Phylogenetic compatibility between different genome regions of aphthoviruses, teschoviruses, and HEV-B. Matrices show phylogenetic compatibility scores between trees generated from consecutive 300-base fragments of genome alignments of each virus group. Frequencies of phylogeny violations required to order trees generated from each pair-wise comparison of fragments (x and y axes) were recorded in color (legend), using a 60% bootstrap value to define clades. Phylogenetically compatible regions are shown in deep blue; gray-shaded regions indicate regions of the genome lacking any bootstrap-supported clades.
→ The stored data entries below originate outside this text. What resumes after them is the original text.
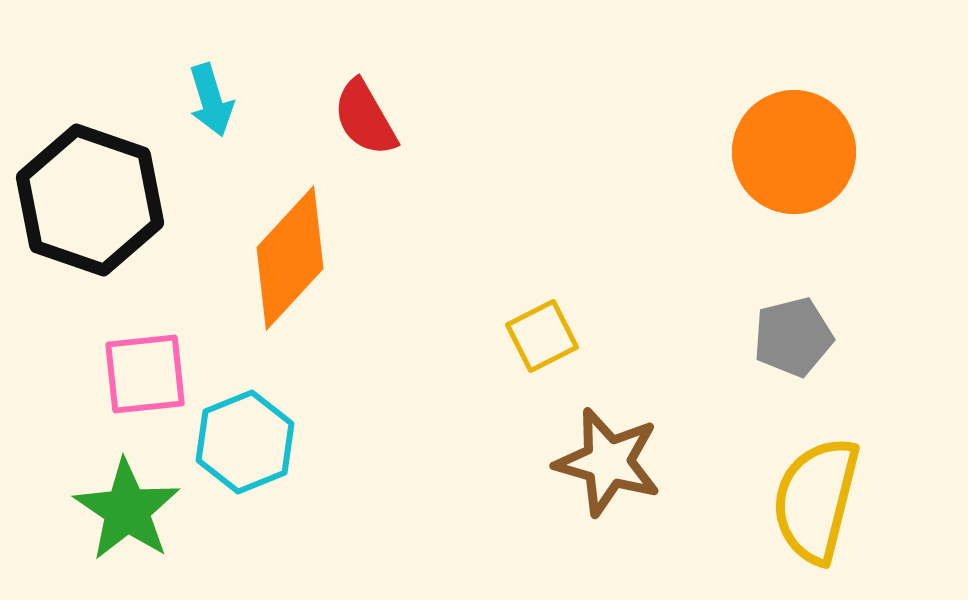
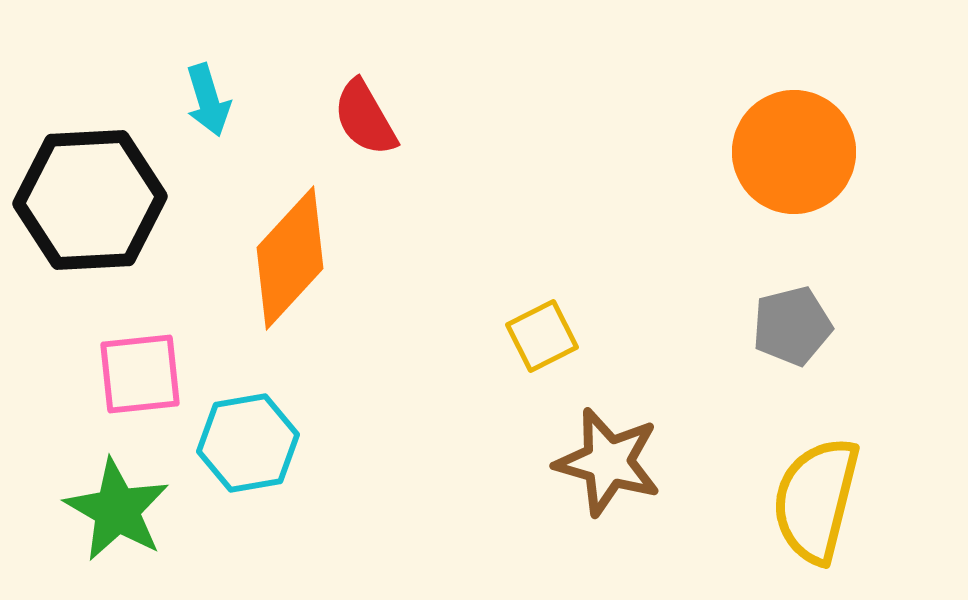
cyan arrow: moved 3 px left
black hexagon: rotated 22 degrees counterclockwise
gray pentagon: moved 1 px left, 11 px up
pink square: moved 5 px left
cyan hexagon: moved 3 px right, 1 px down; rotated 12 degrees clockwise
green star: moved 10 px left; rotated 4 degrees counterclockwise
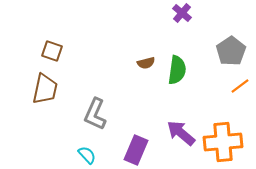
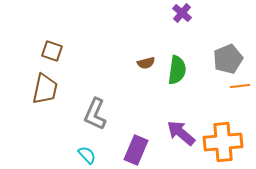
gray pentagon: moved 3 px left, 8 px down; rotated 12 degrees clockwise
orange line: rotated 30 degrees clockwise
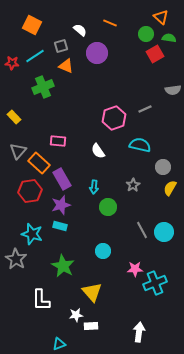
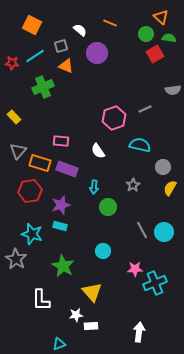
pink rectangle at (58, 141): moved 3 px right
orange rectangle at (39, 163): moved 1 px right; rotated 25 degrees counterclockwise
purple rectangle at (62, 179): moved 5 px right, 10 px up; rotated 40 degrees counterclockwise
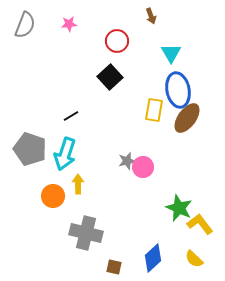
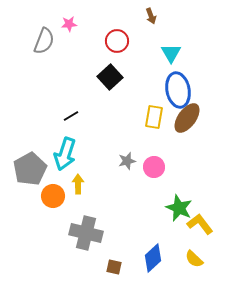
gray semicircle: moved 19 px right, 16 px down
yellow rectangle: moved 7 px down
gray pentagon: moved 20 px down; rotated 24 degrees clockwise
pink circle: moved 11 px right
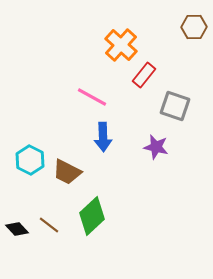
Genome diagrams were aligned with the matrix to enable regions of phylogenetic compatibility to be matched to specific genome regions. For other nonsegregating virus groups, FMDV SAT serotypes produced a matrix similar to that for serotypes A to O (data not shown), while matrices for human enteroviruses HEV-A and HEV-C have been presented elsewhere (55). A similar result for a slightly different sequence subset of HEV-B has been presented previously (55) and is included here for comparison with other picornavirus genera.

FIG. 4.

(A) Normalized frequencies of phylogeny violations in structural and nonstructural regions of picornaviruses, flaviviruses, alphaviruses, noroviruses, and astroviruses. Neighbor-joining phylogenetic trees were created from consecutive pair-wise fragments of alignments of each virus group, and violation scores were calculated for each pair-wise comparison, using a bootstrap value of 70% to define clades. Values (y axis) are expressed as calculated frequencies of phylogeny violations in each data set per thousand bases per phylogenetically defined clade (see Materials and Methods for an explanation of the normalization procedure). (B) Repeated analysis using trees constructed from synonymous distance matrices, representing phylogeny violations between clades defined by synonymous site variation.

FIG. 5.

Association between segregation values for sero-/genotype categories (x axis) and normalized frequencies of phylogeny violations (y axis) for picornaviruses and other virus groups listed in Table 3. The R value for regression was calculated using the nonparametric Spearman rank correlation coefficient test.

FIG. 6.

Mean pair-wise distances (A) and dN/dS ratios (B) of nonsegregating picornaviruses and other virus groups between and within assigned geno-/serogroups (left and middle panels). Corresponding within-group values for other picornavirus genera not analyzed for recombination are shown in the right panels. Bar heights represent mean pair-wise distances and dN/dS ratios of consecutive 300-base fragment sequences within structural and nonstructural regions of each virus group alignment. Error bars show standard deviations between sequence fragments within each region.

FIG. 7.

(A) Codon usage (ENc values; y axis) and G+C content at third codon positions (x axis) of structural and nonstructural regions of nonsegregating (left panel) and segregating (right panel) viruses. Nonsegregating viruses were FMDV, HEV-A, HEV-B, HEV-C, teschoviruses, astroviruses, noroviruses, and HGV/GBV-C; segregating viruses were HCV, flavivirus groups, alphaviruses, and pestiviruses. The solid line shows the expected Enc value for random codon usage in sequences for G+C contents ranging from 30% to 80% (x axis). (B) Comparison of ratios of codon usage between nonstructural and structural regions of segregating (S) and nonsegregating (NS) virus groups.